◆ EXERCISE INSTRUCTIONS
Change every "bounding box" in the records below to "enclosing box" and leave everything else as it is.

───── RECORDS FOR THIS TASK

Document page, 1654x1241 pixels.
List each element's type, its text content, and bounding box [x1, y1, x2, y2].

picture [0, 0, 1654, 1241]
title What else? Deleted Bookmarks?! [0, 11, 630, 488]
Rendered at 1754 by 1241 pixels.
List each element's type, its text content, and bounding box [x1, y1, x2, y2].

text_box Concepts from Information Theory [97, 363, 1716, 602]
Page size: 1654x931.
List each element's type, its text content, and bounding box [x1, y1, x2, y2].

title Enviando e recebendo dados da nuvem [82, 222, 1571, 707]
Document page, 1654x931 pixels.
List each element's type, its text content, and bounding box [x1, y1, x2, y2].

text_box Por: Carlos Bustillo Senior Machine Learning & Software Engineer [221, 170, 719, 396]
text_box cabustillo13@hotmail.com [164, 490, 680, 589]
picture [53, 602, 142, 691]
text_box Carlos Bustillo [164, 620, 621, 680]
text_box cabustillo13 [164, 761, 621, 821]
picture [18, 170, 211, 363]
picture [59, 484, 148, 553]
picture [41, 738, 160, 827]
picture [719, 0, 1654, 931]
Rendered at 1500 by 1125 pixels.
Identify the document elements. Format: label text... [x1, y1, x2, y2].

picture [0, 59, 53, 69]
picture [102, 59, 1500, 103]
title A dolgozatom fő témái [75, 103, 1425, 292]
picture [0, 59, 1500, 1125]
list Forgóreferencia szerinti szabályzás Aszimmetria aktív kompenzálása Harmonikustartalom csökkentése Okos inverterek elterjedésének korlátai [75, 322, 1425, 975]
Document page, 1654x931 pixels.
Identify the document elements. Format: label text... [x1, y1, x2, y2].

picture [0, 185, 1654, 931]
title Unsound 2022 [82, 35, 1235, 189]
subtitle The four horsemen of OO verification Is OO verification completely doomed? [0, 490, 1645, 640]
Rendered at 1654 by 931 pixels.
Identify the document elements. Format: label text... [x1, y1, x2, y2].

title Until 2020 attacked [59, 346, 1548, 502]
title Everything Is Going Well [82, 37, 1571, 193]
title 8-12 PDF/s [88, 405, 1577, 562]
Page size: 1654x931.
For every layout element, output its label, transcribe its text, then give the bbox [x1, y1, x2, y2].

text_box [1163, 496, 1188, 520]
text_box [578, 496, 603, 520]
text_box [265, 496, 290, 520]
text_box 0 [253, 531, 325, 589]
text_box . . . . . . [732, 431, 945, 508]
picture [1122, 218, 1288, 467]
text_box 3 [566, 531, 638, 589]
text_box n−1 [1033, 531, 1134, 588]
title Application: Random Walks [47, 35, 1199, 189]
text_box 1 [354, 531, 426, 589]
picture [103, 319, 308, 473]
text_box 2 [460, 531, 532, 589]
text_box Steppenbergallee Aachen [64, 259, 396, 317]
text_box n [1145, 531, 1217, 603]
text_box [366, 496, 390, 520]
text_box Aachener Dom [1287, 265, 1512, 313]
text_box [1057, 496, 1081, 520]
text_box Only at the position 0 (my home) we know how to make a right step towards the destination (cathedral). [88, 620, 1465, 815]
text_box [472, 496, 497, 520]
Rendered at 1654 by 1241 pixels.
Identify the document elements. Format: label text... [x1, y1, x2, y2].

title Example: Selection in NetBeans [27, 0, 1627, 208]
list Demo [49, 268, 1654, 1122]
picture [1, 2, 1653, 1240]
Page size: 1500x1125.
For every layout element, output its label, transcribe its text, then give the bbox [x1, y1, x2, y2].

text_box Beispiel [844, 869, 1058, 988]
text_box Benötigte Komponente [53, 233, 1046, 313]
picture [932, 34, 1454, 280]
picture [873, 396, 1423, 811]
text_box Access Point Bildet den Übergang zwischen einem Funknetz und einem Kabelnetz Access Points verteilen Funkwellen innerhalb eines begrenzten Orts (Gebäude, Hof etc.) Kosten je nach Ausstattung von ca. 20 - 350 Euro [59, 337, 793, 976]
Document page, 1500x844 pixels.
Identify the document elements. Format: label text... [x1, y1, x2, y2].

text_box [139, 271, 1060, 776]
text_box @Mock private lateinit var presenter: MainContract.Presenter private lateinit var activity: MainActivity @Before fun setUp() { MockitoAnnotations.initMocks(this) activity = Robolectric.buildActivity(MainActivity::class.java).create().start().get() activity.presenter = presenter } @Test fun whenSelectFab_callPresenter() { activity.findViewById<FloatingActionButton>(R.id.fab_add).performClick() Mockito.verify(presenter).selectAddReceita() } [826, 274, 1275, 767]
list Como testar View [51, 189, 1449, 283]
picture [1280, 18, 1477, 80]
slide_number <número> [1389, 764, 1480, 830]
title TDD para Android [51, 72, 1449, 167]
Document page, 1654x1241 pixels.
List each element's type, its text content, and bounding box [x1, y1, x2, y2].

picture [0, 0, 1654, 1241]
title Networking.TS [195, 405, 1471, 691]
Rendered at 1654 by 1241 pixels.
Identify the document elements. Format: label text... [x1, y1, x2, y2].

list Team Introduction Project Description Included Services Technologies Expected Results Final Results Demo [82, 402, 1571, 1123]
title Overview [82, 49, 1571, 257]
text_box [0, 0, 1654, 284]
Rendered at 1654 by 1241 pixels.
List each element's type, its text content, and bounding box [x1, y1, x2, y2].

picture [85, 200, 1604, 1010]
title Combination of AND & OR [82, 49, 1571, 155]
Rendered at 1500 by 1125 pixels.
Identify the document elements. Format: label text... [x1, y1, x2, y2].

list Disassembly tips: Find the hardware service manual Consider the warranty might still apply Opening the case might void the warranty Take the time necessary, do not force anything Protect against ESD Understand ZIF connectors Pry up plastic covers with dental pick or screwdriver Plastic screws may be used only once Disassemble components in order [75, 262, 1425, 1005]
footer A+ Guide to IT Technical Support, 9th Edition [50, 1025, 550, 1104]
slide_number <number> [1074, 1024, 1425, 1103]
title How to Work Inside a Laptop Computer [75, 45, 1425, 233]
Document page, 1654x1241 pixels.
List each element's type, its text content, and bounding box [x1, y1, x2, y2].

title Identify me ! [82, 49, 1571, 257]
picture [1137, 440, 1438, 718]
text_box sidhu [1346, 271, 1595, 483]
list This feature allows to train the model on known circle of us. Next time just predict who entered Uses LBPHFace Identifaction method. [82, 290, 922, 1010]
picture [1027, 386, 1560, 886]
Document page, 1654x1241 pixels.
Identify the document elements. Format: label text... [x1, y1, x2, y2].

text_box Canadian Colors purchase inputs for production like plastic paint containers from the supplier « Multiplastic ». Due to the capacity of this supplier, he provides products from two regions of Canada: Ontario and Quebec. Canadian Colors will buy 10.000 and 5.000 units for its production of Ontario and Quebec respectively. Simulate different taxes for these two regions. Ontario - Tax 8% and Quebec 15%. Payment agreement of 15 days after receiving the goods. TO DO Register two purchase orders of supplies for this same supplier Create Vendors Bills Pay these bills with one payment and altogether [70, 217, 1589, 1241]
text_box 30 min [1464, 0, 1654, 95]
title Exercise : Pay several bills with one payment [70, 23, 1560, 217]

──────────

◆ COMPLETE ANSWER
Document page, 1654x1241 pixels.
List each element's type, its text content, and enclosing box [x1, y1, x2, y2].

picture [0, 0, 1654, 1241]
title What else? Deleted Bookmarks?! [0, 11, 630, 488]
Rendered at 1754 by 1241 pixels.
List each element's type, its text content, and enclosing box [x1, y1, x2, y2].

text_box Concepts from Information Theory [97, 363, 1716, 602]
Page size: 1654x931.
List each element's type, its text content, and enclosing box [x1, y1, x2, y2].

title Enviando e recebendo dados da nuvem [82, 222, 1571, 707]
Document page, 1654x931 pixels.
List each element's type, its text content, and enclosing box [x1, y1, x2, y2].

text_box Por: Carlos Bustillo Senior Machine Learning & Software Engineer [221, 170, 719, 396]
text_box cabustillo13@hotmail.com [164, 490, 680, 589]
picture [53, 602, 142, 691]
text_box Carlos Bustillo [164, 620, 621, 680]
text_box cabustillo13 [164, 761, 621, 821]
picture [18, 170, 211, 363]
picture [59, 484, 148, 553]
picture [41, 738, 160, 827]
picture [719, 0, 1654, 931]
Rendered at 1500 by 1125 pixels.
Identify the document elements. Format: label text... [x1, y1, x2, y2].

picture [0, 59, 53, 69]
picture [102, 59, 1500, 103]
title A dolgozatom fő témái [75, 103, 1425, 292]
picture [0, 59, 1500, 1125]
list Forgóreferencia szerinti szabályzás Aszimmetria aktív kompenzálása Harmonikustartalom csökkentése Okos inverterek elterjedésének korlátai [75, 322, 1425, 975]
Document page, 1654x931 pixels.
Identify the document elements. Format: label text... [x1, y1, x2, y2].

picture [0, 185, 1654, 931]
title Unsound 2022 [82, 35, 1235, 189]
subtitle The four horsemen of OO verification Is OO verification completely doomed? [0, 490, 1645, 640]
Rendered at 1654 by 931 pixels.
Identify the document elements. Format: label text... [x1, y1, x2, y2].

title Until 2020 attacked [59, 346, 1548, 502]
title Everything Is Going Well [82, 37, 1571, 193]
title 8-12 PDF/s [88, 405, 1577, 562]
Page size: 1654x931.
For every layout element, output its label, transcribe its text, then give the bbox [x1, y1, x2, y2].

text_box [1163, 496, 1188, 520]
text_box [578, 496, 603, 520]
text_box [265, 496, 290, 520]
text_box 0 [253, 531, 325, 589]
text_box . . . . . . [732, 431, 945, 508]
picture [1122, 218, 1288, 467]
text_box 3 [566, 531, 638, 589]
text_box n−1 [1033, 531, 1134, 588]
title Application: Random Walks [47, 35, 1199, 189]
text_box 1 [354, 531, 426, 589]
picture [103, 319, 308, 473]
text_box 2 [460, 531, 532, 589]
text_box Steppenbergallee Aachen [64, 259, 396, 317]
text_box n [1145, 531, 1217, 603]
text_box [366, 496, 390, 520]
text_box Aachener Dom [1287, 265, 1512, 313]
text_box [1057, 496, 1081, 520]
text_box Only at the position 0 (my home) we know how to make a right step towards the destination (cathedral). [88, 620, 1465, 815]
text_box [472, 496, 497, 520]
Rendered at 1654 by 1241 pixels.
Identify the document elements. Format: label text... [x1, y1, x2, y2].

title Example: Selection in NetBeans [27, 0, 1627, 208]
list Demo [49, 268, 1654, 1122]
picture [1, 2, 1653, 1240]
Page size: 1500x1125.
For every layout element, output its label, transcribe its text, then give the bbox [x1, y1, x2, y2].

text_box Beispiel [844, 869, 1058, 988]
text_box Benötigte Komponente [53, 233, 1046, 313]
picture [932, 34, 1454, 280]
picture [873, 396, 1423, 811]
text_box Access Point Bildet den Übergang zwischen einem Funknetz und einem Kabelnetz Access Points verteilen Funkwellen innerhalb eines begrenzten Orts (Gebäude, Hof etc.) Kosten je nach Ausstattung von ca. 20 - 350 Euro [59, 337, 793, 976]
Document page, 1500x844 pixels.
Identify the document elements. Format: label text... [x1, y1, x2, y2].

text_box [139, 271, 1060, 776]
text_box @Mock private lateinit var presenter: MainContract.Presenter private lateinit var activity: MainActivity @Before fun setUp() { MockitoAnnotations.initMocks(this) activity = Robolectric.buildActivity(MainActivity::class.java).create().start().get() activity.presenter = presenter } @Test fun whenSelectFab_callPresenter() { activity.findViewById<FloatingActionButton>(R.id.fab_add).performClick() Mockito.verify(presenter).selectAddReceita() } [826, 274, 1275, 767]
list Como testar View [51, 189, 1449, 283]
picture [1280, 18, 1477, 80]
slide_number <número> [1389, 764, 1480, 830]
title TDD para Android [51, 72, 1449, 167]
Document page, 1654x1241 pixels.
List each element's type, its text content, and enclosing box [x1, y1, x2, y2].

picture [0, 0, 1654, 1241]
title Networking.TS [195, 405, 1471, 691]
Rendered at 1654 by 1241 pixels.
Identify the document elements. Format: label text... [x1, y1, x2, y2].

list Team Introduction Project Description Included Services Technologies Expected Results Final Results Demo [82, 402, 1571, 1123]
title Overview [82, 49, 1571, 257]
text_box [0, 0, 1654, 284]
Rendered at 1654 by 1241 pixels.
List each element's type, its text content, and enclosing box [x1, y1, x2, y2].

picture [85, 200, 1604, 1010]
title Combination of AND & OR [82, 49, 1571, 155]
Rendered at 1500 by 1125 pixels.
Identify the document elements. Format: label text... [x1, y1, x2, y2].

list Disassembly tips: Find the hardware service manual Consider the warranty might still apply Opening the case might void the warranty Take the time necessary, do not force anything Protect against ESD Understand ZIF connectors Pry up plastic covers with dental pick or screwdriver Plastic screws may be used only once Disassemble components in order [75, 262, 1425, 1005]
footer A+ Guide to IT Technical Support, 9th Edition [50, 1025, 550, 1104]
slide_number <number> [1074, 1024, 1425, 1103]
title How to Work Inside a Laptop Computer [75, 45, 1425, 233]
Document page, 1654x1241 pixels.
List each element's type, its text content, and enclosing box [x1, y1, x2, y2].

title Identify me ! [82, 49, 1571, 257]
picture [1137, 440, 1438, 718]
text_box sidhu [1346, 271, 1595, 483]
list This feature allows to train the model on known circle of us. Next time just predict who entered Uses LBPHFace Identifaction method. [82, 290, 922, 1010]
picture [1027, 386, 1560, 886]
Document page, 1654x1241 pixels.
Identify the document elements. Format: label text... [x1, y1, x2, y2].

text_box Canadian Colors purchase inputs for production like plastic paint containers from the supplier « Multiplastic ». Due to the capacity of this supplier, he provides products from two regions of Canada: Ontario and Quebec. Canadian Colors will buy 10.000 and 5.000 units for its production of Ontario and Quebec respectively. Simulate different taxes for these two regions. Ontario - Tax 8% and Quebec 15%. Payment agreement of 15 days after receiving the goods. TO DO Register two purchase orders of supplies for this same supplier Create Vendors Bills Pay these bills with one payment and altogether [70, 217, 1589, 1241]
text_box 30 min [1464, 0, 1654, 95]
title Exercise : Pay several bills with one payment [70, 23, 1560, 217]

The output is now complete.